Por lo tanto, la postura cristiana no debe ser de adhesión ideológica a uno u otro bando, sino de discernimiento profético: denunciar el pecado, la idolatría y la violencia de ambos, sin caer en la tentación de justificar los crímenes por razones políticas. Nuestro llamado es a la paz, la reconciliación y la justicia (Mateo 5:9; 2 Corintios 5:18-20).

Debemos trabajar para asegurar que los palestinos dejen de ser palestinos y que los judíos dejen de ser judíos, pues en Cristo no hay judíos ni palestinos, y ambos son cristianos, hijos del mismo Padre Celestial, hermanos y hermanas de la misma familia, miembros de la misma iglesia y que compartirán el mismo territorio eternamente: el Cielo.

El cristianismo siempre ha negado las identidades etnonacionales como fundamento último de la existencia. En Cristo, la barrera entre judíos y gentiles se elimina, pues ambos están llamados a formar un solo cuerpo espiritual. El apóstol Pablo insiste: «En Cristo ya no hay judío ni griego, esclavo ni libre, hombre ni mujer, porque todos sois uno en Cristo Jesús» (Gálatas 3:28). La Iglesia no es una suma de pueblos, sino un pueblo nuevo, nacido de lo alto (Jn 3,3-7), cuya ciudadanía está en el cielo (Fil 3,20).

Esta nueva identidad no es geográfica ni política, sino espiritual. Judíos y palestinos, cuando se mantienen únicamente en sus identidades nacionales, quedan atrapados en conflictos históricos. Pero al convertirse en cristianos, ambos encuentran su verdadera identidad en el Reino de Dios, una cultura que no es de este mundo, sino que se manifiesta en él (Jn 17,14-16).

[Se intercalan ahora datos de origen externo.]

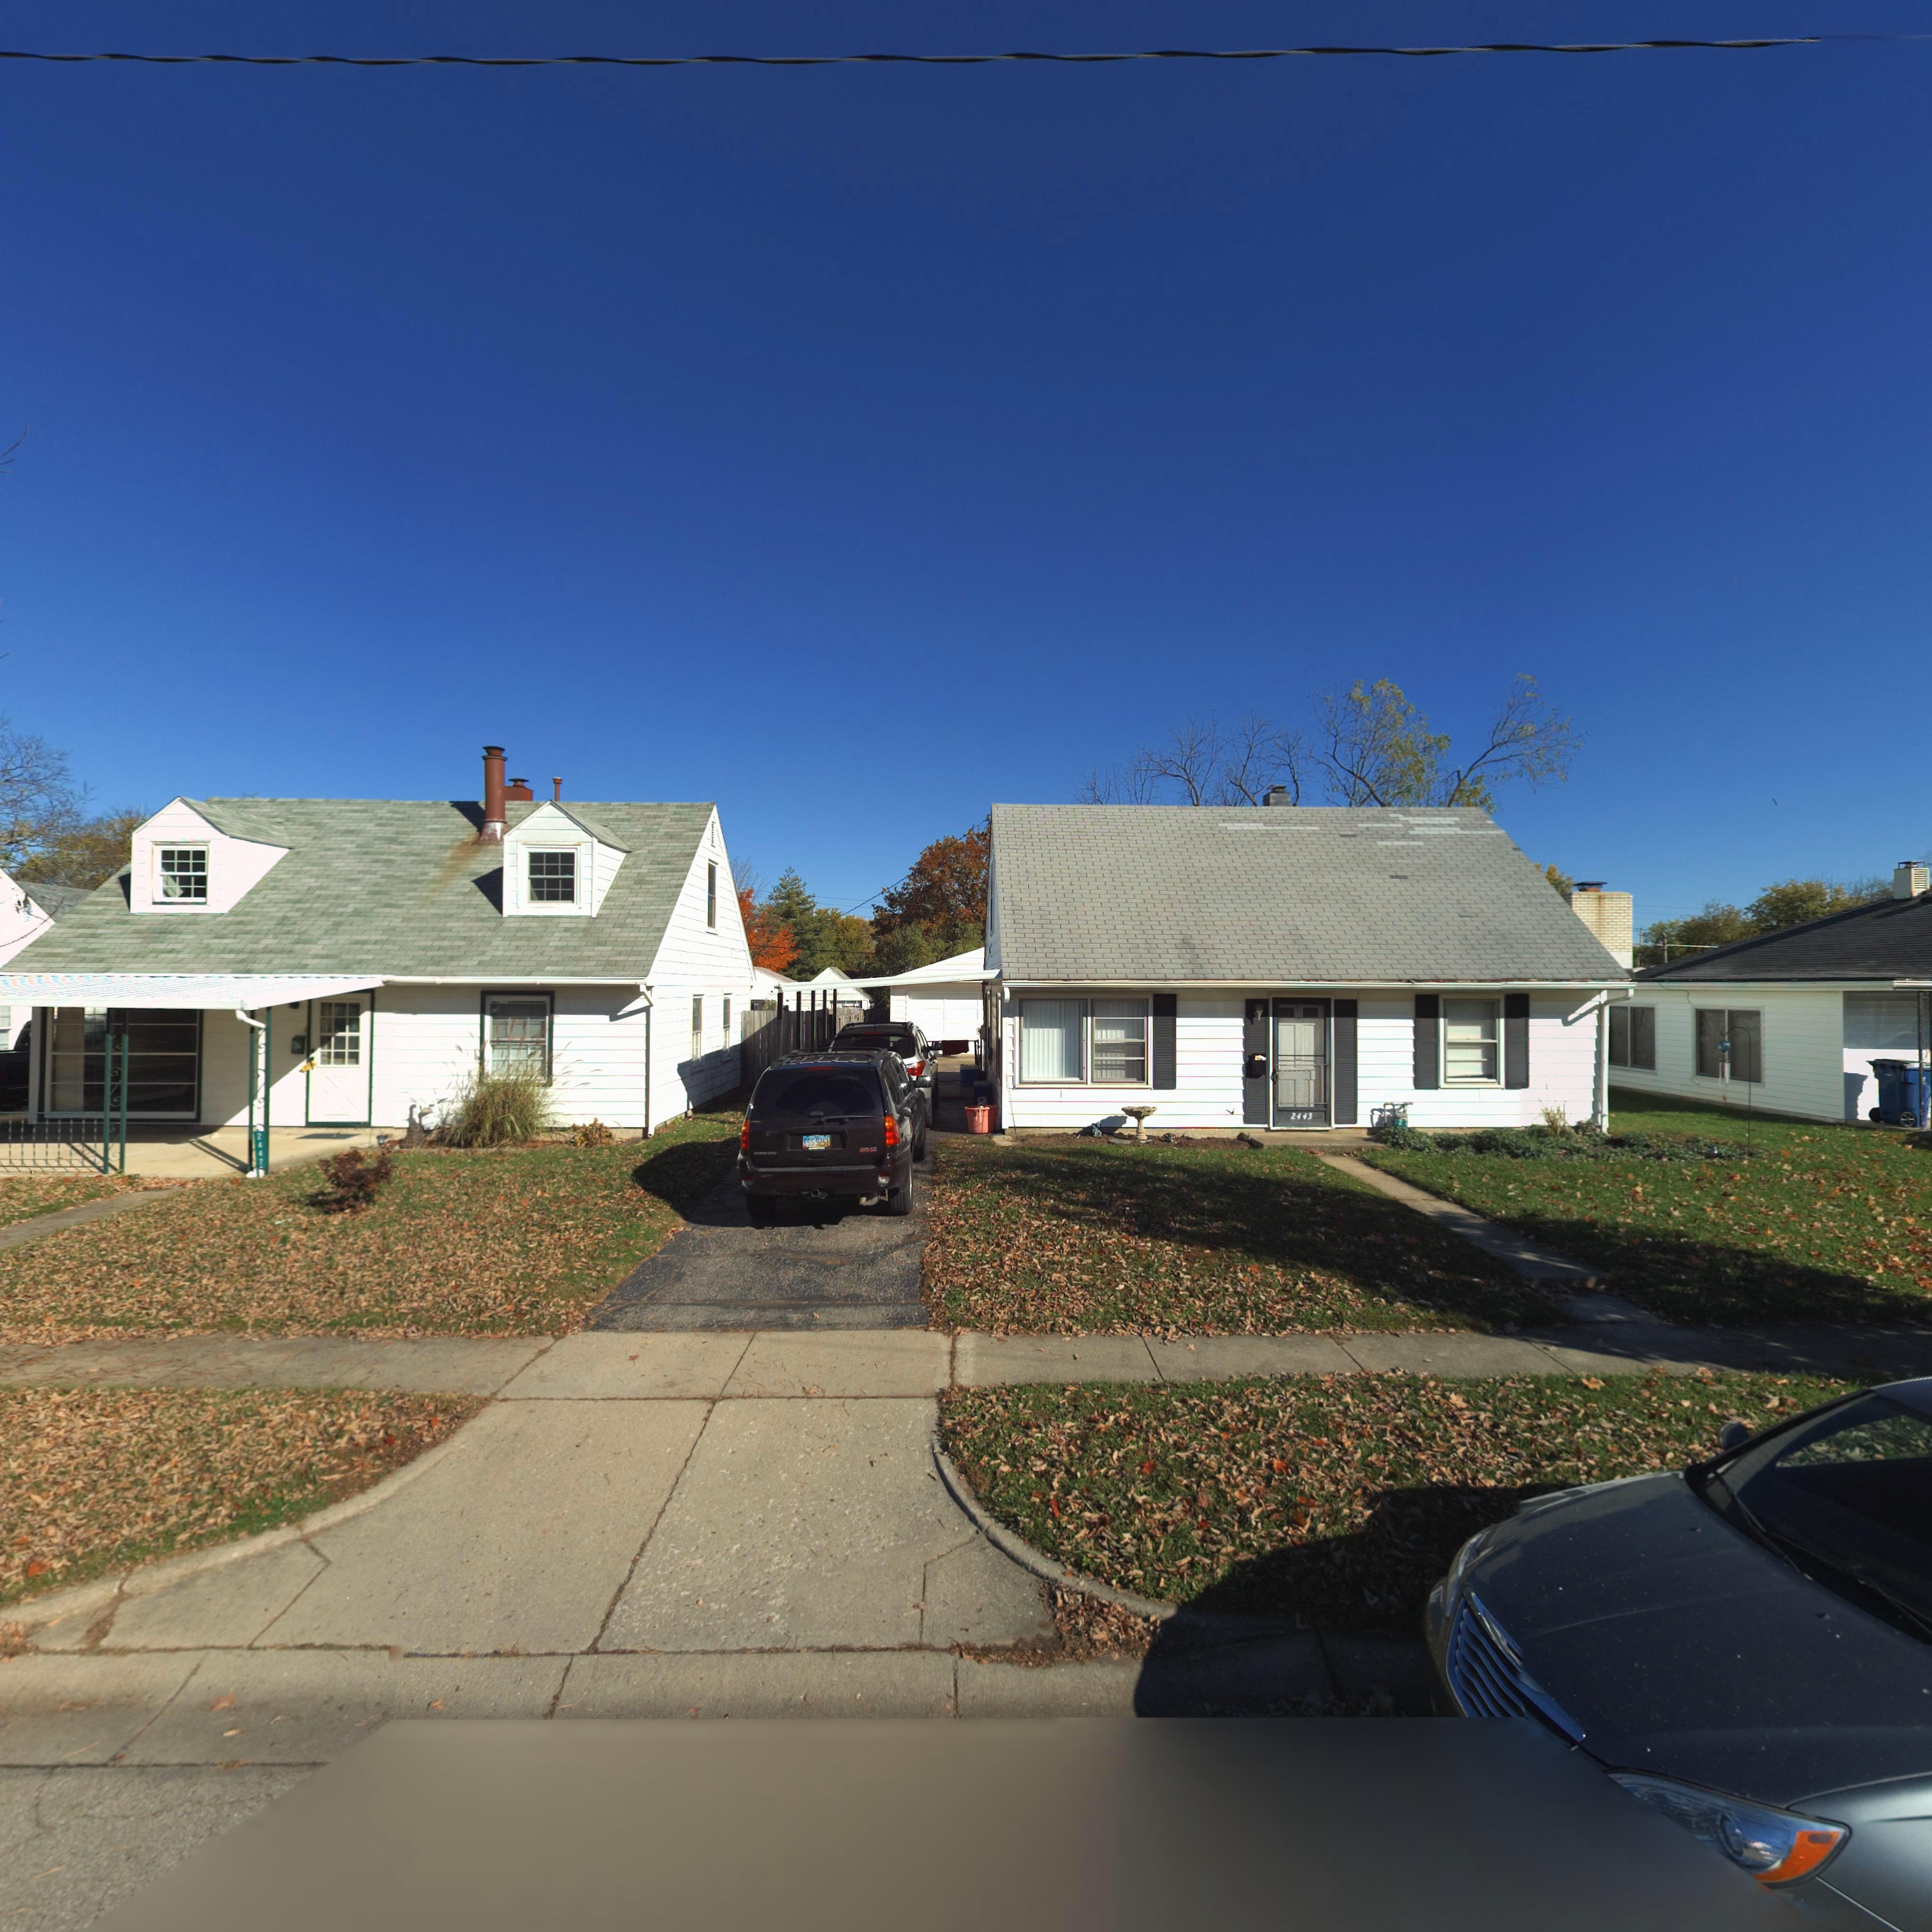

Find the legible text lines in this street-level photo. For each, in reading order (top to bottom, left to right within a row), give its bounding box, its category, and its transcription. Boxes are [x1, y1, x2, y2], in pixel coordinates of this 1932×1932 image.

[1289, 1111, 1314, 1121] StreetNumber: 2443
[1398, 1118, 1403, 1126] StreetNumber: 2
[256, 1132, 265, 1167] StreetNumber: 2447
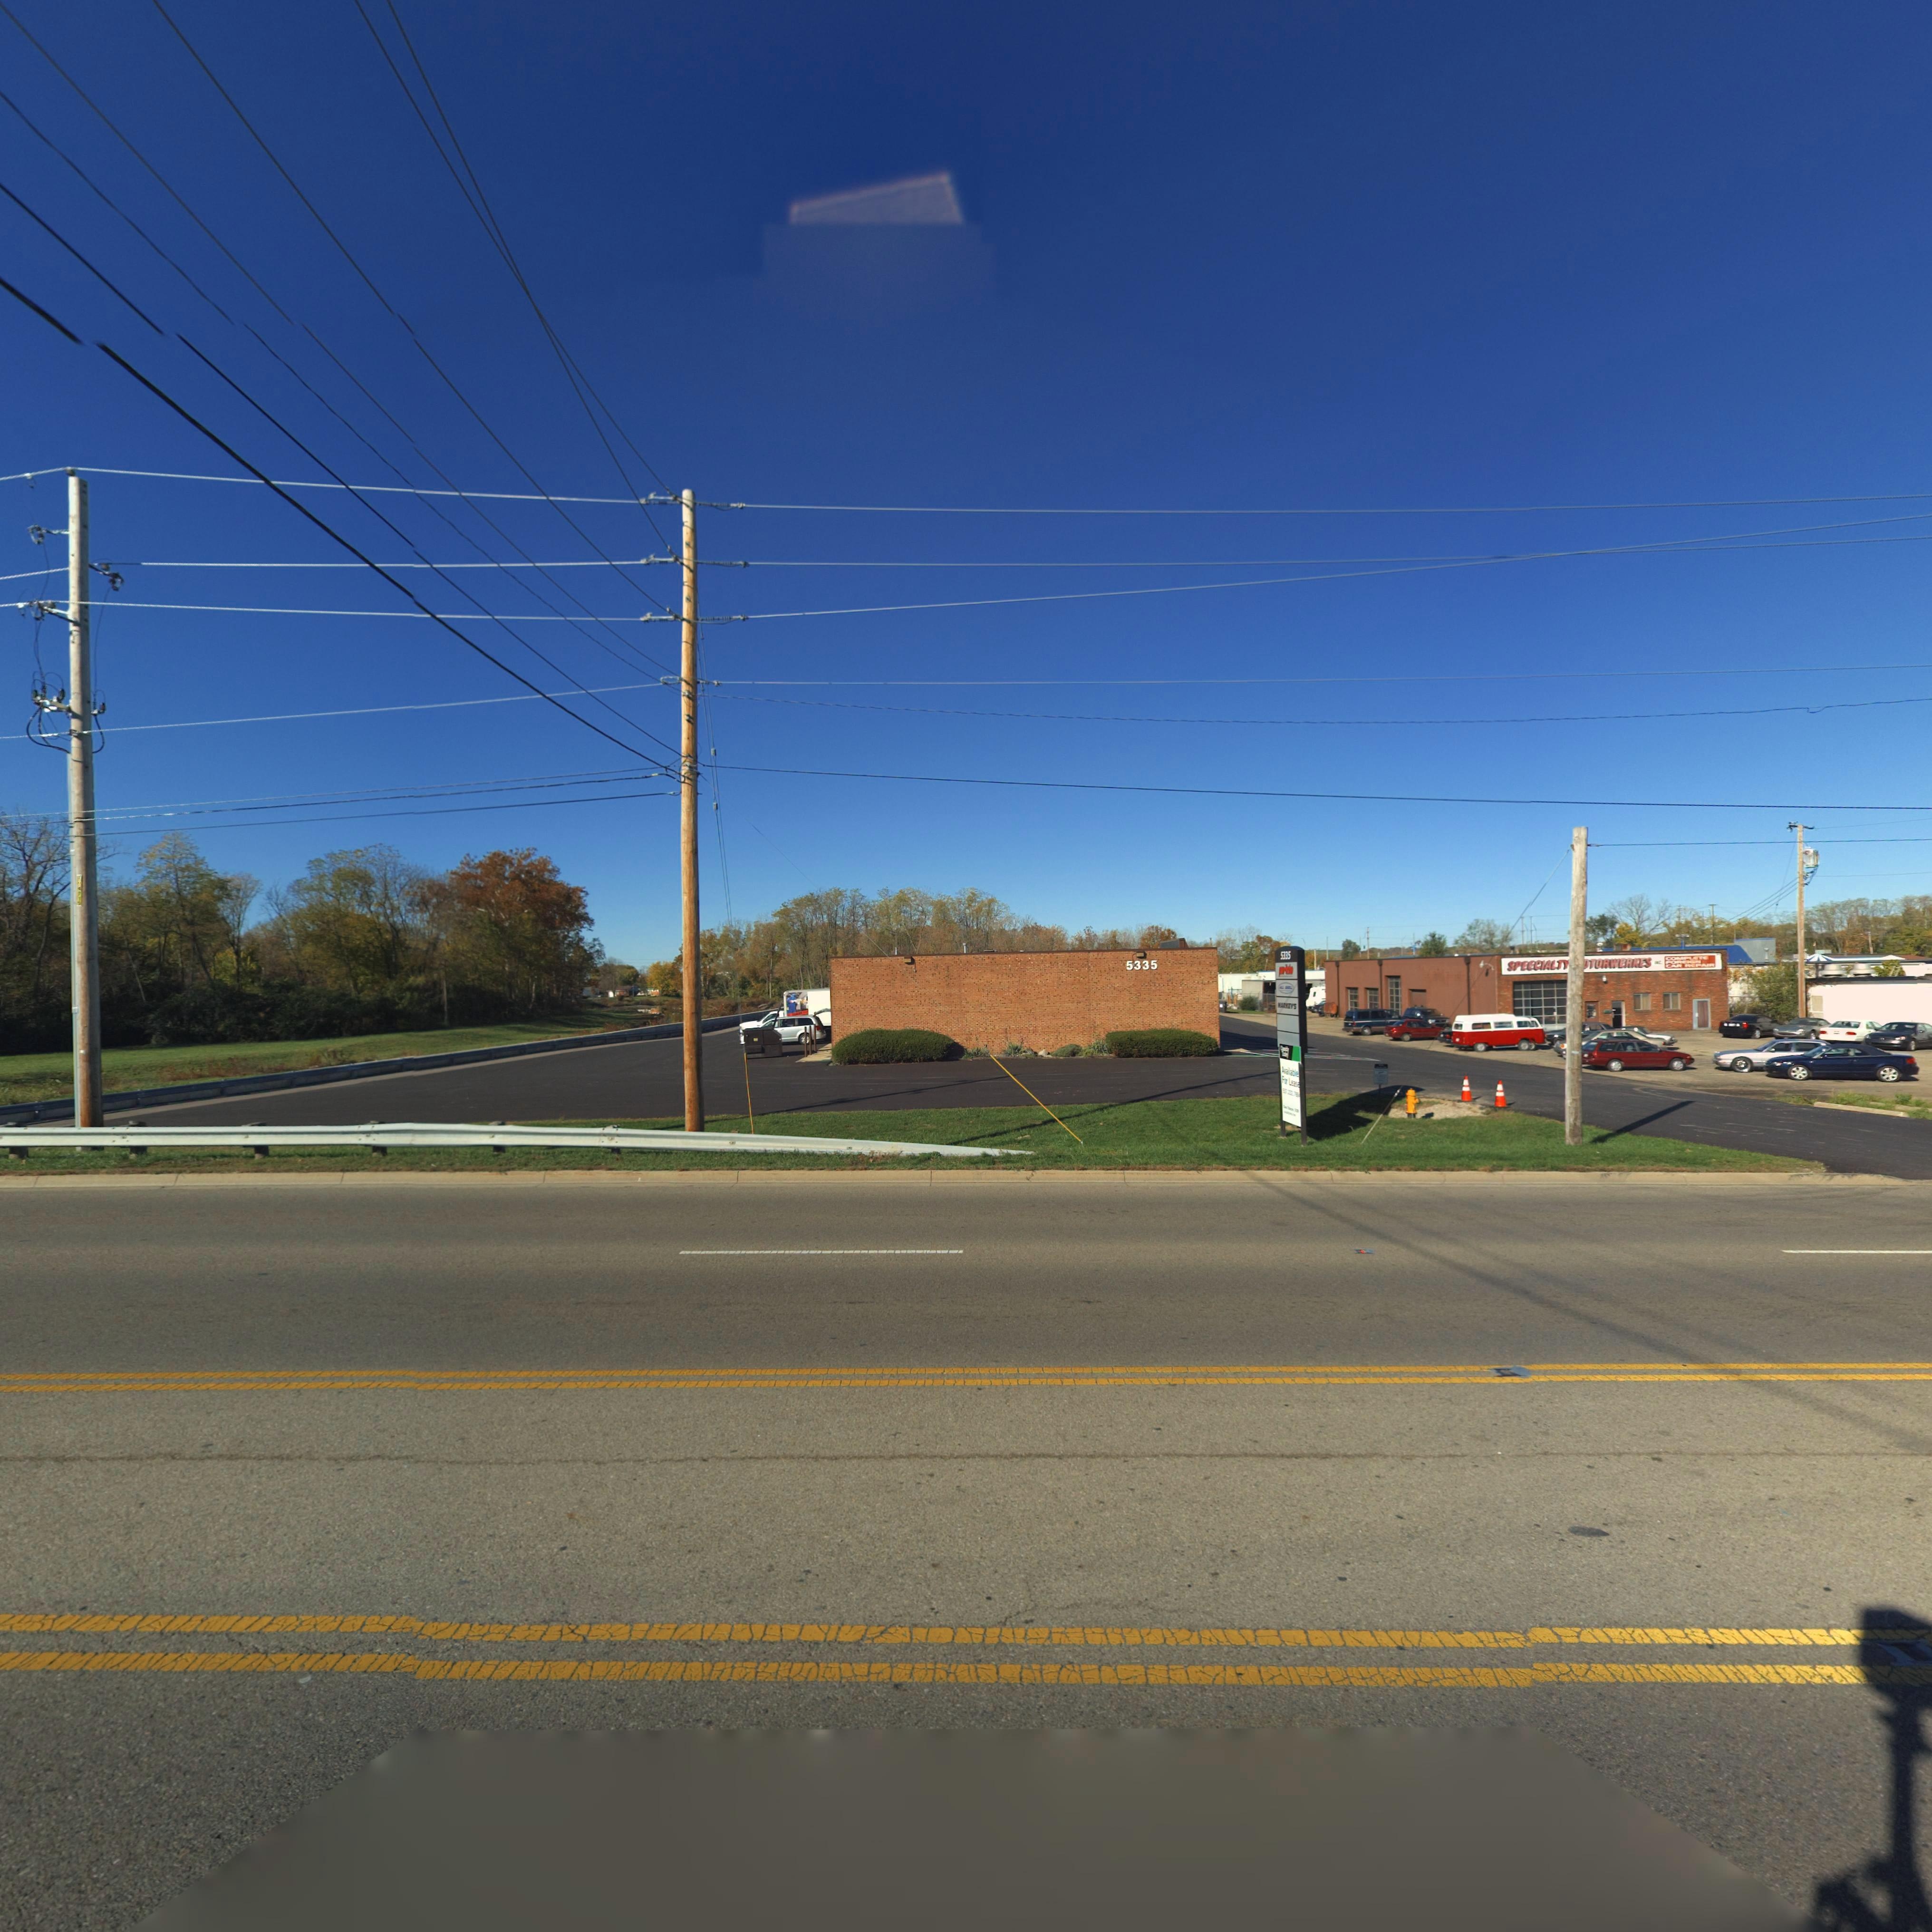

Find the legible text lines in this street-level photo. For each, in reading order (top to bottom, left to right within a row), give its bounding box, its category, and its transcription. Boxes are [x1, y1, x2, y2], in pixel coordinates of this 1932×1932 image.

[1279, 950, 1292, 961] StreetNumber: 5335
[1125, 959, 1158, 971] StreetNumber: 5335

Por lo tanto, el llamado misionero de la Iglesia no es simplemente apoyar a una nación contra otra, sino proclamar que existe una nueva patria, un nuevo propósito existencial y una nueva familia en Cristo.

Esta es la gran reconciliación: pueblos históricamente hostiles, como judíos y palestinos, se convierten en hermanos en la misma fe, hijos del mismo Padre Celestial, miembros de la misma Iglesia, destinados a compartir el mismo territorio eterno, la nueva Jerusalén celestial (Apocalipsis 21,1-4).

Por lo tanto, el mensaje cristiano ante el conflicto israelí-palestino no es nacionalista, ideológico ni político, sino escatológico y eclesiológico: estamos llamados a vivir ahora como ciudadanos del Reino, sabiendo que estamos en el mundo, pero no somos del mundo (Jn 17,16). La Iglesia, como comunidad reconciliada, es el signo vivo de que solo en Cristo hay paz verdadera y duradera (Ef 2,14-19).